▶ Exercise directions:
Give back the full listing, character for character, with no pictures.
**** Records supplied ****
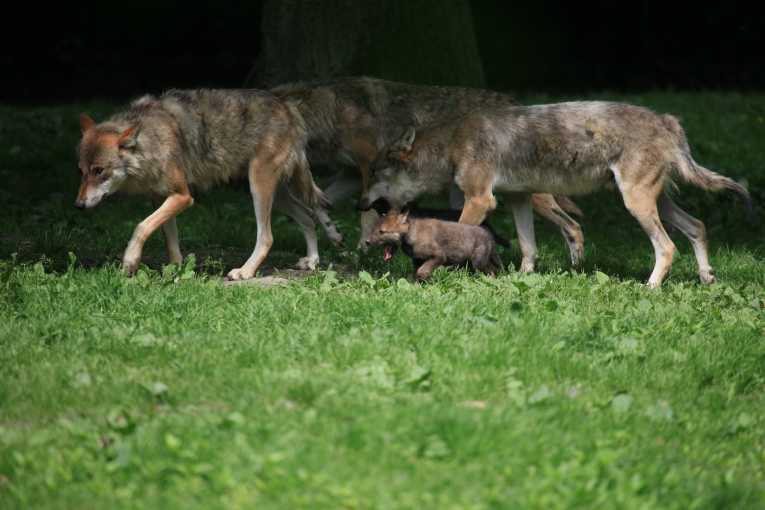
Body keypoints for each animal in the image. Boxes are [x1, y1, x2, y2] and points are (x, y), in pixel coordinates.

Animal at [75, 89, 342, 280]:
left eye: (99, 171)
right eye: (81, 171)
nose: (78, 205)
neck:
****
▶ Solution for this task:
Body keypoints for each animal in the image. Boxes are [x1, y1, x2, y2] and points are (x, y), in pixel coordinates.

Animal at [75, 89, 342, 280]:
left eye: (99, 171)
right eye: (81, 171)
nose: (78, 205)
neck:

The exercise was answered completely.